If there is a non-compete clause in a contract you signed with the company, the agreement is between you and the company and enforceable as such--the company's relationships with other employees and contracts they may have signed with them is irrelevant.
Whether the restriction itself is valid depends on all the facts--reasonable scope, duration, etc.--which you would need to discuss with an attorney who can review your contract.
The company can enforce the non-compete agreement unless a court finds it is unreasonable as to time period, geographic area, and subject matter. It probably won't matter that they have not enforced it with every employee that found employment with competitors.
First, let me give a disclaimer that I am not an expert in non-competition agreements. That said, I think it is fair to say that just because your employer elected not to take action in earlier instances does not invalidate the agreement - it just means that they decided not to pursue it.
It may, however, speak to whether your employer has much faith in the enforceability of the agreements as written. There can be any number of reasons that they did not decide to sue on the earlier ones (including cost, time, resources, distraction from the business at hand, etc.) and you should not make the assumption that they will not pursue you under like circumstances. If you want more information about the enforceability of the agreement you signed, you should contant an employment law attorney that deals in this area.
This does not constitute legal advice. You should consult an attorney who can assess the facts of your case and... more
This does not constitute legal advice. You should consult an attorney who can assess the facts of your case and discuss your legal rights and obligations.

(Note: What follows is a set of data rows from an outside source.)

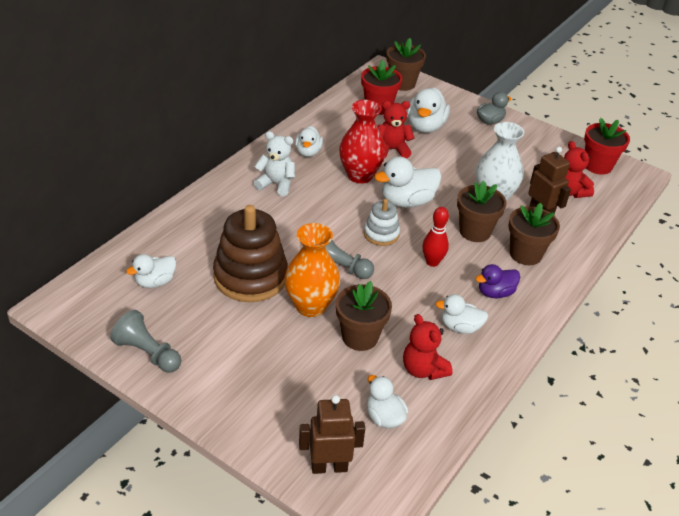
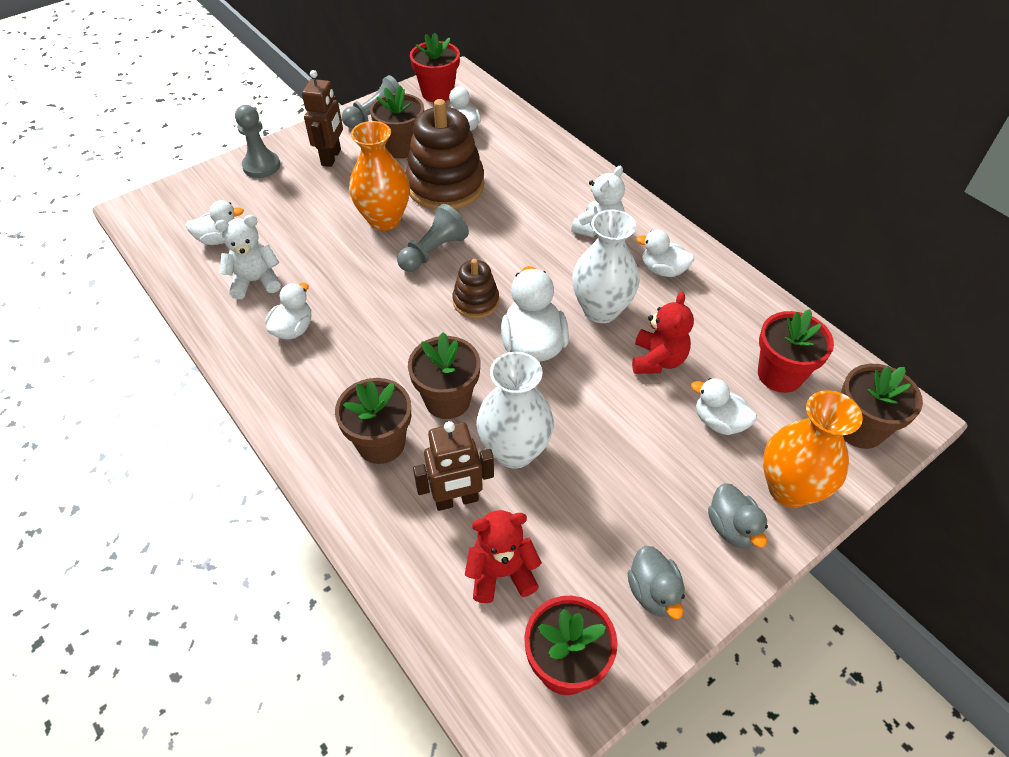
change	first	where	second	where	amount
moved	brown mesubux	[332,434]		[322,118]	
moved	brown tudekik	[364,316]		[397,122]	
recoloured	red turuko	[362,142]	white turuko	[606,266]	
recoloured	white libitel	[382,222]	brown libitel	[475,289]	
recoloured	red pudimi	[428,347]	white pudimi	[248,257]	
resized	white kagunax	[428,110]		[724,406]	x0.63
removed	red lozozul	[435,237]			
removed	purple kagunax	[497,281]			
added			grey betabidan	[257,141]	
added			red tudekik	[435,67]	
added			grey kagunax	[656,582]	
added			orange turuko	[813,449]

I agree with the other attorneys advice. I would also like to add that the non-competes will probably be non-enforceable if you did not receive consideration for that contract when you signed it. In other words, did they give you something of value to get you to sign. This is a common failure in non-competes and could explain why they have not enforced it against others who left. Non-competes are not favored by the courts and will not be enforced unless they crossed all the t's and dotted all the i's, so to speak.